Economy and Finance Minister Giorgos Alogoskoufis yesterday came under heavy attack by opposition members over his announcement that Greece’s gross domestic product is to be revised upwards by 25 percent. Vasso Papandreou, economy spokeswoman for the opposition Panhellenic Socialist Movement (PASOK), said the magnitude of the GDP revision was a trick to ensure Greece would cut its budget deficit sufficiently to emerge from close European Union supervision and accused Alogoskoufis of creating the problem in the first place when his «audit» of the economy greatly increased Greece’s deficit and public debt. «The government admits it is not a serious government. It admits that, for petty party reasons, it made the country enter EU monitoring and undermined its reputation,» Papandreou told reporters yesterday.
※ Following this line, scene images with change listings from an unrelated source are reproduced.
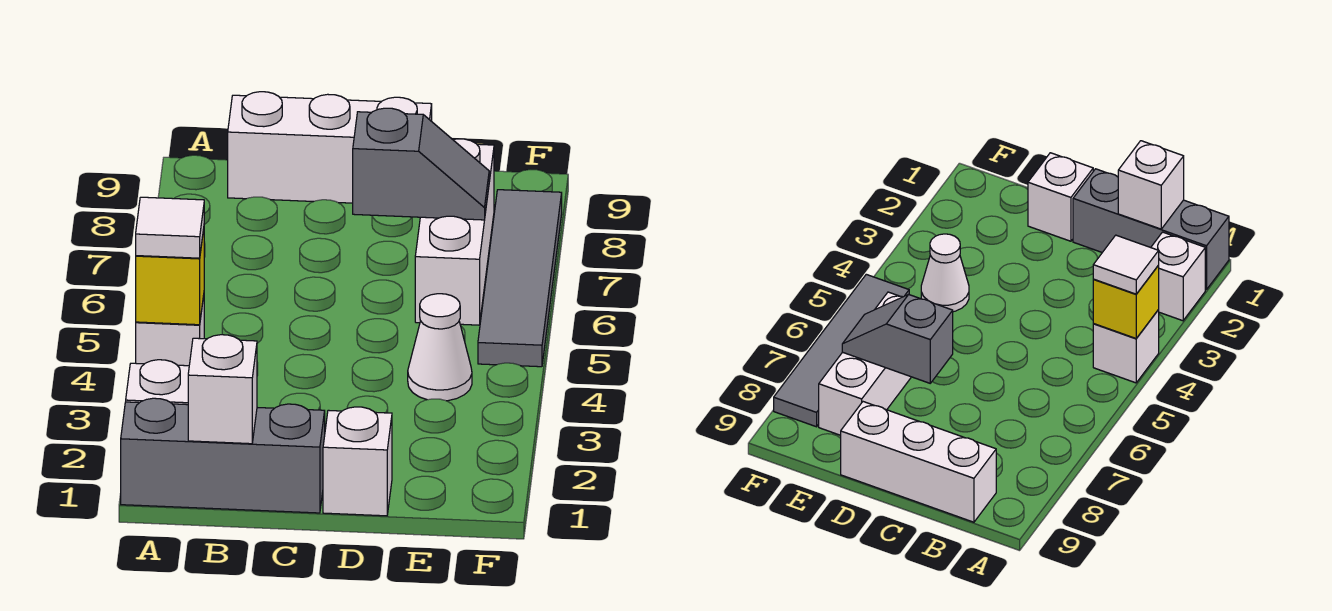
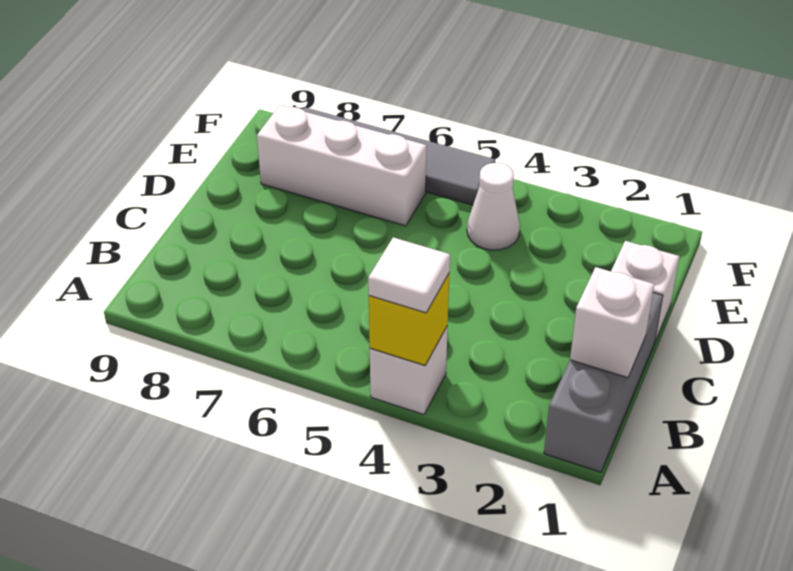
white brick A2 level 1 -> none
white brick B9:D9 level 1 -> none
grey slope D7:E7 level 2 top D -> none

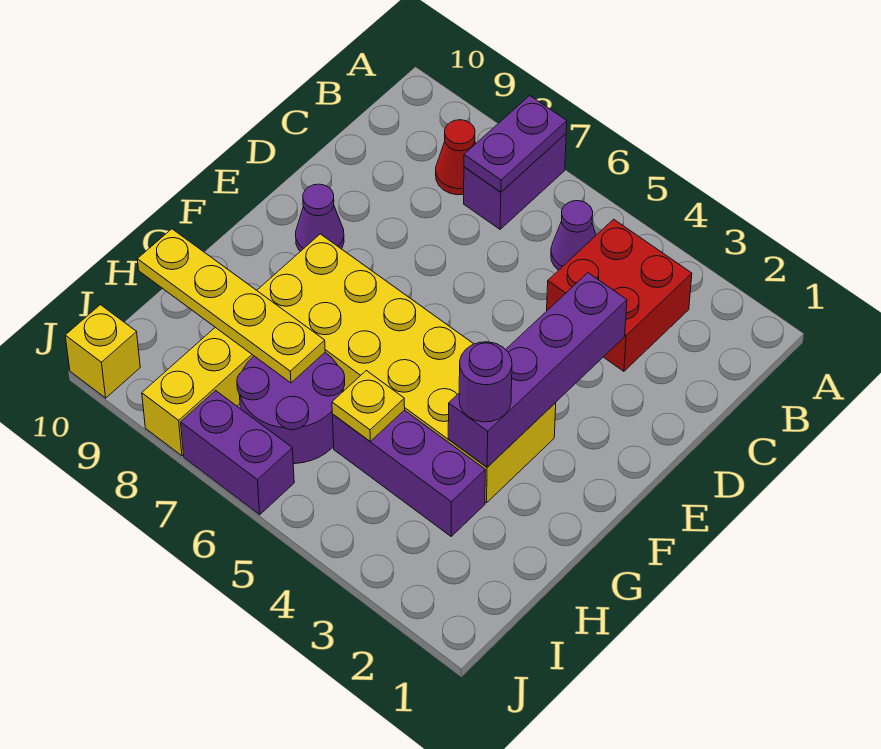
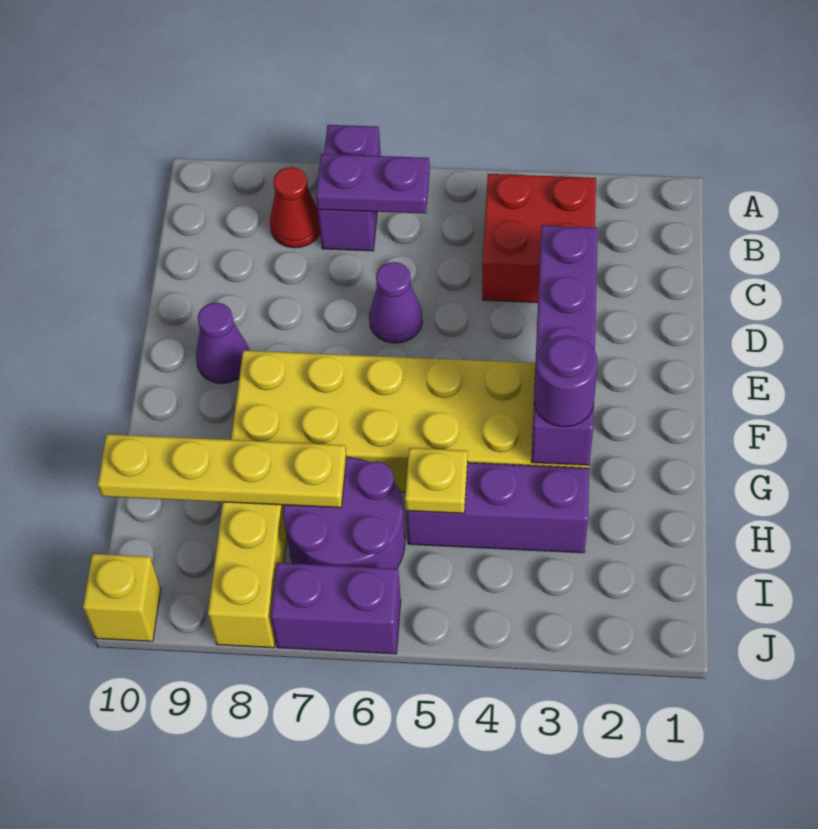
purple plate A7:B7 level 2 -> purple plate B6:B7 level 2
purple cone B5 level 1 -> purple cone D6 level 1

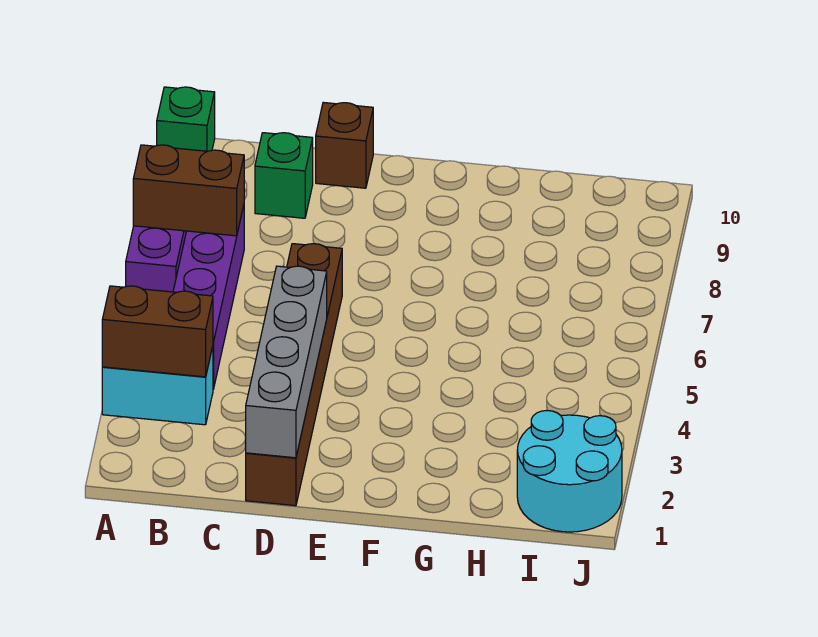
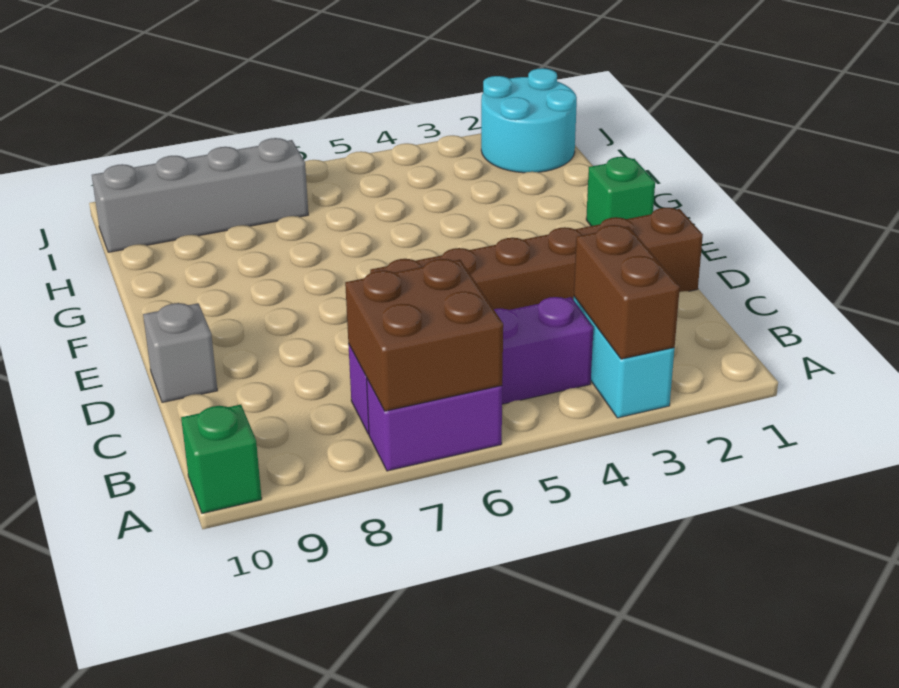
brown brick A7:B7 level 2 -> brown brick A6:B7 level 2
green brick C9 level 1 -> green brick F1 level 1
grey brick D1:D4 level 2 -> grey brick I7:I10 level 1
brown brick D10 level 1 -> grey brick D10 level 1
Papandreou admitted that she had not seen the data upon which the revision was based, but added that the whole procedure exposed Greece as cheating to get more EU aid. «(With the audit) the government told our EU partners we fraudulently joined the eurozone. No, it tells them that we fraudulently got more money from the Fourth Community Support Framework,» she said. Alogoskoufis’s response was low-key. He maintained that the revision was legitimate and that it did not change the economy’s need for further fiscal stability and more tax revenue. The European Union has responded to the revision with skepticism, saying its scale was «unprecedented» and that it would have to examine the figures. Yesterday, Amelia Torres, spokeswoman for Economic and Monetary Affairs Commissioner Joaquin Almunia, said the revision of national accounts is a mandatory process for all members. Privately, EU officials said that, if accepted, Greece’s GDP revision will mean that Greece’s contribution to the EU budget will increase and that some of the aid provided, especially for poorer regions, amounting to nearly 3.7 billion euros for the period 2007-2013, may be cut. The revision would boost Greece’s GDP to 95 percent of the EU average.